On the way to the Roman Baths, there is the Thermae Bath Spa (Hetling Pump Room). This is the modern day version of the Roman Baths. There are 5 historic buildings making up the complex, which includes over 50 spa treatments and an open air rooftop pool. There is a twilight package available which includes 3 hours in the pool, a meal and glass of wine. Relax in the pool and take in the view of the city and surrounding countryside.
From the present day, a short walk takes you back 2000 years when you arrive at The Roman Baths (Abbey Church Yard). Ticket prices for adults are £21 for a day ticket and well worth it in my opinion. Allow 1-2 hours for your visit. As well as the Baths, there is a Roman Temple, a Sacred Spring and artefacts from the excavations on the site. The site extends below street level and is a lot larger than first imagined. You can also taste the Spa water containing 43 minerals, very much an acquired taste! Arrive at 10am and you can avoid the worst of the queues.
With a strange mineral taste in my mouth, it was time to look for a beer! I checked my phone and found a microbrewery close by. The Bath Brew House (14 James Street West). They run Brewery Tours for £7.50 (including a beer tasting) and there is a very reasonable menu of homemade pub food. Outside there is a pleasant terrace area and there is regular live music. The long bar is made of typical micro brewery distressed wood with 5 of their own brews on tap along with national draught beer. I had a Ciabatta sandwich (£6.50) with a couple of beers before I went back to the hotel.
The next day after an early breakfast, it was time for a circular walk over the river, round to the Royal Crescent and something to eat before back to the station for the 17.40 train to London. I took a walk up to North Parade Road and over the river to Top Lock Cottage (Kennet & Avon Canal). It was a lock keepers cottage built in the early 19th century. A pleasant walk along the canal bank.
The next place of interest was The Holburne Museum (Great Pulteney Street / Sydney Gardens) is a prominent museum and public art gallery in the city. Allow 2 hours for a visit, there are exhibitions over 2 floors, a well as a café. Admission is £12.50 for adults.

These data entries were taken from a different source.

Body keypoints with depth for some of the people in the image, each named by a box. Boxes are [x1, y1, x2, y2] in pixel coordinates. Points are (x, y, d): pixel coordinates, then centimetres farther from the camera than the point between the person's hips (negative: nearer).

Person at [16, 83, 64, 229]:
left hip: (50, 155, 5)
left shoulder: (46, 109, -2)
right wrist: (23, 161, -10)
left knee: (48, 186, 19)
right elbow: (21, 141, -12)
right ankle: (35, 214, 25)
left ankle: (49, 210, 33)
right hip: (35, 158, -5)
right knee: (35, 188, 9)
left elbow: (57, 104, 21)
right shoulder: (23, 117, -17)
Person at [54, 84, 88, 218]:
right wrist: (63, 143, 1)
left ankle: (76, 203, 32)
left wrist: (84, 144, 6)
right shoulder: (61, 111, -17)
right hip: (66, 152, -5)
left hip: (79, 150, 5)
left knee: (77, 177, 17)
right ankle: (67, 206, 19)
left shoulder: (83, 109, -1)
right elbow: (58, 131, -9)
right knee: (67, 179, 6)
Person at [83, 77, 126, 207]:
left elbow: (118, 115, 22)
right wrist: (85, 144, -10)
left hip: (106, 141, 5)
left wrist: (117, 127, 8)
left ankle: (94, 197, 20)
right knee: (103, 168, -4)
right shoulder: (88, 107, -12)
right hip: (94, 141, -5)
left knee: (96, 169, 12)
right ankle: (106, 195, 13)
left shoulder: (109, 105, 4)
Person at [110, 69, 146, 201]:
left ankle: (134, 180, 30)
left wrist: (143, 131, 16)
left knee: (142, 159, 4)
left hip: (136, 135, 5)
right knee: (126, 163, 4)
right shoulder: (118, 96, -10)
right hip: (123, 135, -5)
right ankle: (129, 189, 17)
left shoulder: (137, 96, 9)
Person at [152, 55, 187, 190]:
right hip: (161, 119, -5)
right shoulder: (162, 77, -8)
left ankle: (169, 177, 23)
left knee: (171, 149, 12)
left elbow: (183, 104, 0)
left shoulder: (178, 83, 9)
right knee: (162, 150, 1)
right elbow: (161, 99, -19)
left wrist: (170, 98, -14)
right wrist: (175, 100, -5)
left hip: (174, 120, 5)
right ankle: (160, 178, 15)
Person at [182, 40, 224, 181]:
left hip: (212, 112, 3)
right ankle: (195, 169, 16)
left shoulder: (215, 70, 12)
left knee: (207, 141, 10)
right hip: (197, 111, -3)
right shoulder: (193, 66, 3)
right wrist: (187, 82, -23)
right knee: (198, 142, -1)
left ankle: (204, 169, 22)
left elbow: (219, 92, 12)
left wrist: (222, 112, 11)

Returning over the river by the Pulteney Bridge, it was rebuilt in at the end of the 18th century after flood damage. Only one of three bridges in the world lined with cafes and shops. Only a 3 arch span but there is good view of the bridge and the weir from the riverbank.
Leaving the bridge, Bath Abbey is on the left hand side and the Victoria Art Gallery (Bridge Street). I was having to keep check of the time so headed north towards The Bell Inn (103 Walcot Street). Another real ale pub with a pizza menu. With 9 ales on tap, it was a pleasant stop and was a I was surprised to find it is actually owned by a customers’ cooperative.

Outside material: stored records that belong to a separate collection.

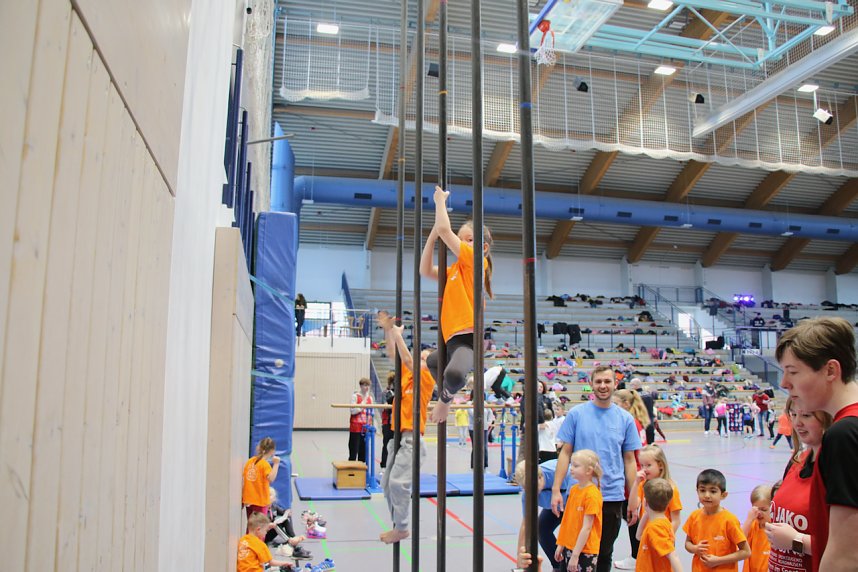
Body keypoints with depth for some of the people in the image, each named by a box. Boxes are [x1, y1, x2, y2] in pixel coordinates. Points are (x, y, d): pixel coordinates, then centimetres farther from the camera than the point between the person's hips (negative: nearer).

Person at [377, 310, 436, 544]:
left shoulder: (427, 378, -6)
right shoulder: (408, 375, 13)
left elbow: (407, 359, -16)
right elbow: (395, 356, 11)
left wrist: (398, 334, -12)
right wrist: (388, 330, 3)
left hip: (411, 438, -8)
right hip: (399, 436, 8)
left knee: (398, 482, -13)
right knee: (387, 483, 11)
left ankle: (402, 528, -1)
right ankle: (398, 525, 21)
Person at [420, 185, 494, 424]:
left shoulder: (474, 260, -2)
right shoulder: (454, 270, 22)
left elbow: (444, 229, -8)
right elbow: (425, 270, 18)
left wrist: (440, 201, 7)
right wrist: (432, 234, 12)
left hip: (468, 336, -10)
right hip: (453, 339, 10)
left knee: (454, 373, -35)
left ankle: (446, 396, -4)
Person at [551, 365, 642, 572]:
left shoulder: (625, 418, 2)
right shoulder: (576, 414, -3)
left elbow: (629, 461, 6)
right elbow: (565, 453, -1)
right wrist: (556, 490, -7)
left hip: (613, 497, 1)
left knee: (604, 554, 13)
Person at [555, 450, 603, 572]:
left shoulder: (592, 494, -16)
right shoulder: (573, 489, 5)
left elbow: (586, 528, -18)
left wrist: (575, 555, -17)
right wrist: (561, 545, 11)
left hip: (585, 551, -7)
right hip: (569, 547, 7)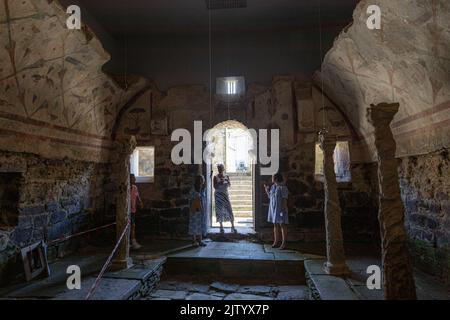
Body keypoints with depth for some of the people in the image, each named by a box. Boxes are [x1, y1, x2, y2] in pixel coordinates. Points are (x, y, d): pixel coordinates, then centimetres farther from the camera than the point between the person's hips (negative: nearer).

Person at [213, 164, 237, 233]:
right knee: (220, 211, 0)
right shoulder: (216, 177, -3)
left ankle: (233, 226, 3)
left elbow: (229, 185, -2)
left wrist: (227, 181, -20)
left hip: (225, 194, 2)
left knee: (230, 210, -3)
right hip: (218, 195, -2)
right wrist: (220, 182, -20)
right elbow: (215, 187, -7)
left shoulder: (226, 176, 5)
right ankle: (221, 227, 10)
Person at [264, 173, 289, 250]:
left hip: (280, 209, -8)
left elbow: (284, 199, -16)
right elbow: (270, 196, 19)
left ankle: (283, 243, 5)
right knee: (275, 225, 12)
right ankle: (276, 242, 21)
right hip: (273, 209, 8)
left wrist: (284, 209, -19)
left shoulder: (282, 187, -14)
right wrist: (266, 190, 10)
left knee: (282, 225, -1)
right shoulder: (273, 187, 10)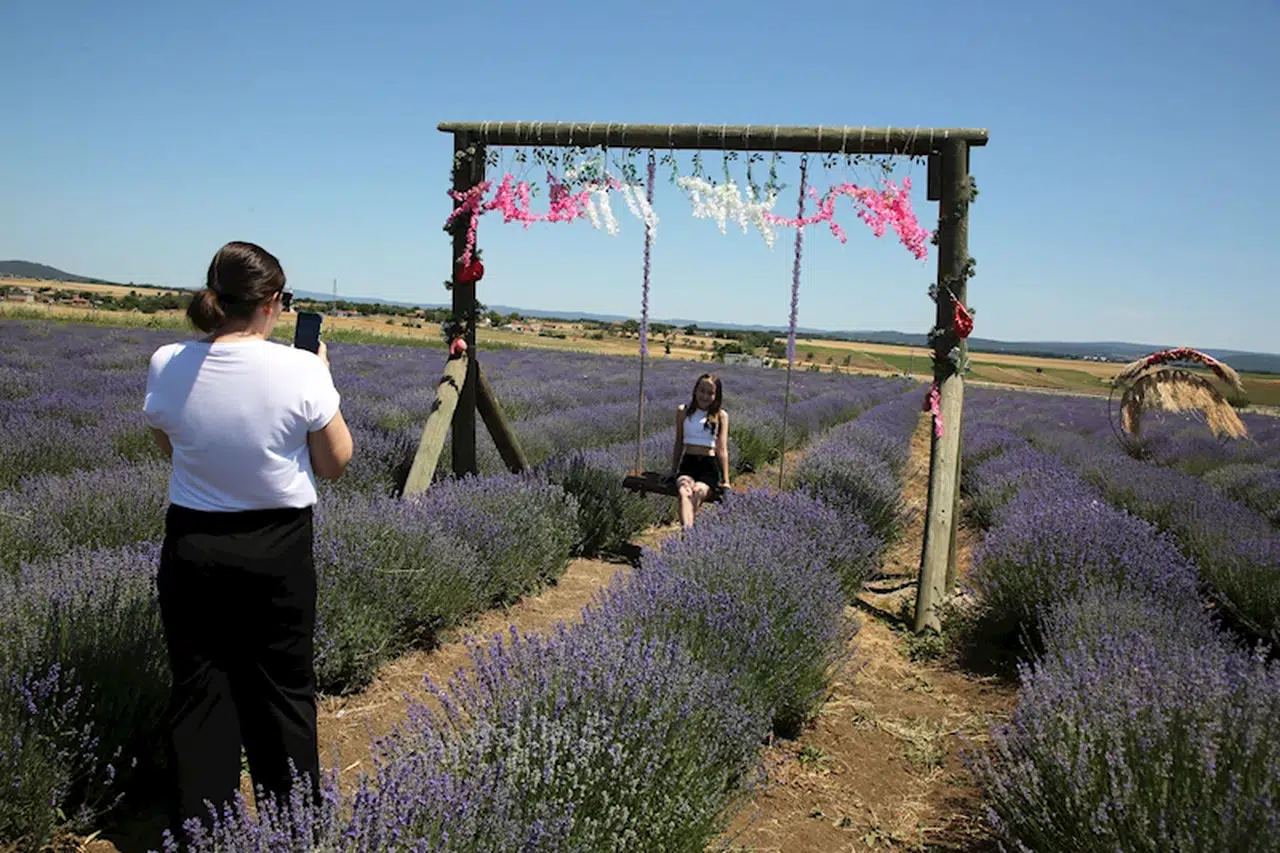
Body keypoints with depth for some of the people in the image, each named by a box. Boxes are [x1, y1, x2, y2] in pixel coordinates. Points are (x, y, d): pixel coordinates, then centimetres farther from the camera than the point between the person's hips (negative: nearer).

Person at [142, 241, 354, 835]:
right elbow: (335, 463, -5)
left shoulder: (167, 366, -9)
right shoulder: (299, 370, -18)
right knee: (283, 691, 13)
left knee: (197, 691, 14)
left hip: (191, 548, 2)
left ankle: (198, 826, 25)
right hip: (278, 551, -2)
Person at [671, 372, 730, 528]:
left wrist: (725, 480, -1)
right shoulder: (683, 411, 13)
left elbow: (722, 449, 5)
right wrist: (673, 471, 20)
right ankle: (686, 529, -54)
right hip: (688, 463, 1)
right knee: (685, 492, -33)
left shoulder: (721, 415, 8)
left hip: (710, 465, -1)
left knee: (698, 492, -33)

The next stop was to see the spectacular Georgian architecture of Circus Place and the Royal Crescent. Both places are stops for the City tour bus, but I found there was a great view of the Royal Crescent from the Royal Victoria Park opposite.
Cutting through the park along Royal Avenue, you come to the Jane Austin Centre (40 Gay Street). A must visit for Jane Austin fans, The admission is £11 and features staff in period dress with exhibits detailing history of the author’s time in Bath.

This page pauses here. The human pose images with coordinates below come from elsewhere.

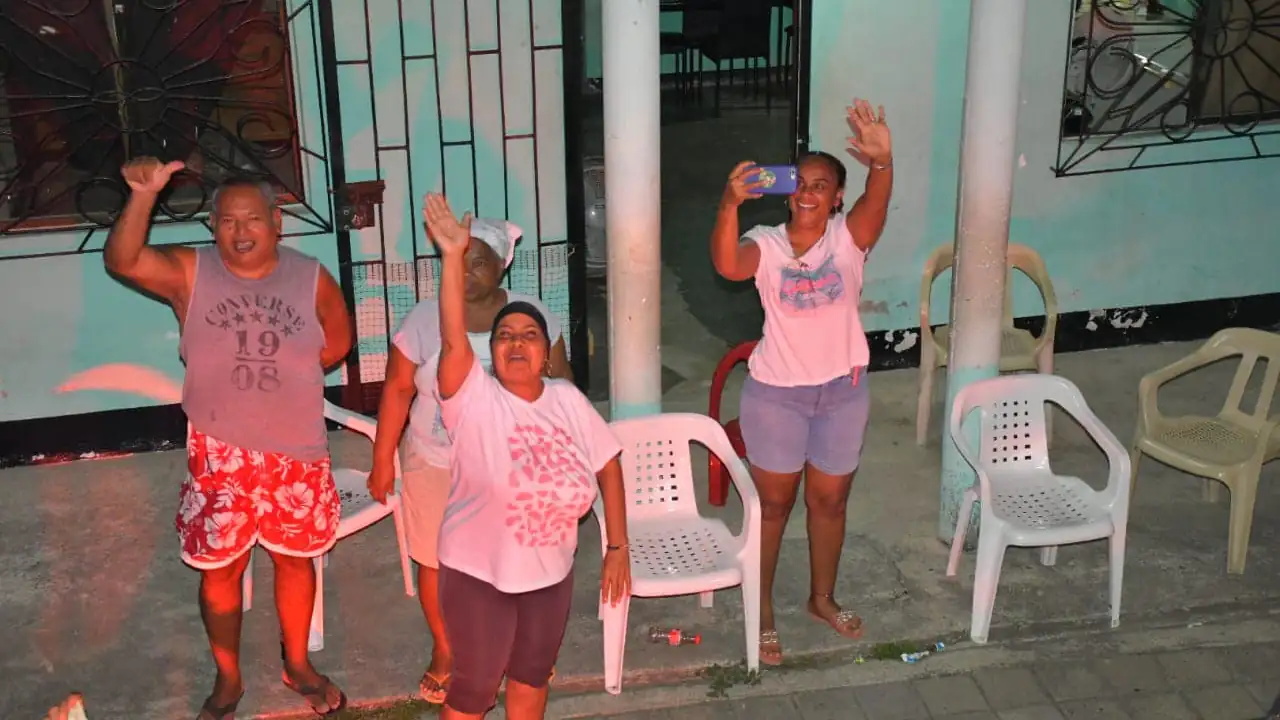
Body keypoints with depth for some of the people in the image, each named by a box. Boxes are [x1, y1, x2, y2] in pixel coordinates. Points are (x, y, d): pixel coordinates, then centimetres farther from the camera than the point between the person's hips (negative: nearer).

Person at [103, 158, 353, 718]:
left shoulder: (311, 278, -6)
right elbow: (122, 261, -28)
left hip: (296, 451, 1)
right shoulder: (189, 273, -11)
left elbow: (338, 340, 9)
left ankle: (297, 664, 38)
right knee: (219, 568, 10)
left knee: (295, 559, 16)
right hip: (219, 454, -1)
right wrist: (143, 195, -42)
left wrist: (286, 372, -1)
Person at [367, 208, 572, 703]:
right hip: (438, 465, 0)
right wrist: (383, 461, -2)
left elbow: (561, 387, -2)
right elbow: (397, 391, -5)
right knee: (438, 562, 14)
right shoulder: (423, 319, -12)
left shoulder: (534, 316, -10)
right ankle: (444, 650, 38)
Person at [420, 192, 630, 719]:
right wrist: (453, 257, -40)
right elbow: (453, 340, -32)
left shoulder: (567, 400, -4)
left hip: (551, 573, 4)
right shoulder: (473, 397, -16)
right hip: (479, 574, -4)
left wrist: (617, 546, 1)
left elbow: (608, 463, 2)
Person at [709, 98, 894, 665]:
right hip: (776, 394, -2)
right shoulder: (766, 244, -11)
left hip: (842, 391, 2)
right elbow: (727, 265, -33)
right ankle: (762, 612, 27)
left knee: (829, 501, 18)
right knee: (773, 505, 12)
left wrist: (881, 162, -53)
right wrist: (731, 204, -50)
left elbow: (876, 202, -31)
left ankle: (823, 598, 39)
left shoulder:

It had been a busy day exploring the city, so it was time for something to eat before the train. Looking to find a restaurant that was not about to close, I came across The Scallop Shell (22 Monmouth Place). A delicious cod fillet and chips (£13.95) with a bottle of local Butcombe Gold Premier Beer went down extremely well.
A casual walk down to Green Park and along the canal, filled in the time until my train was due. It was a tiring day, but I would recommend a visit to this historic city, especially as there is something for all the family. The only downside is it can be difficult to drive around the city, so public transport would be the preferred option.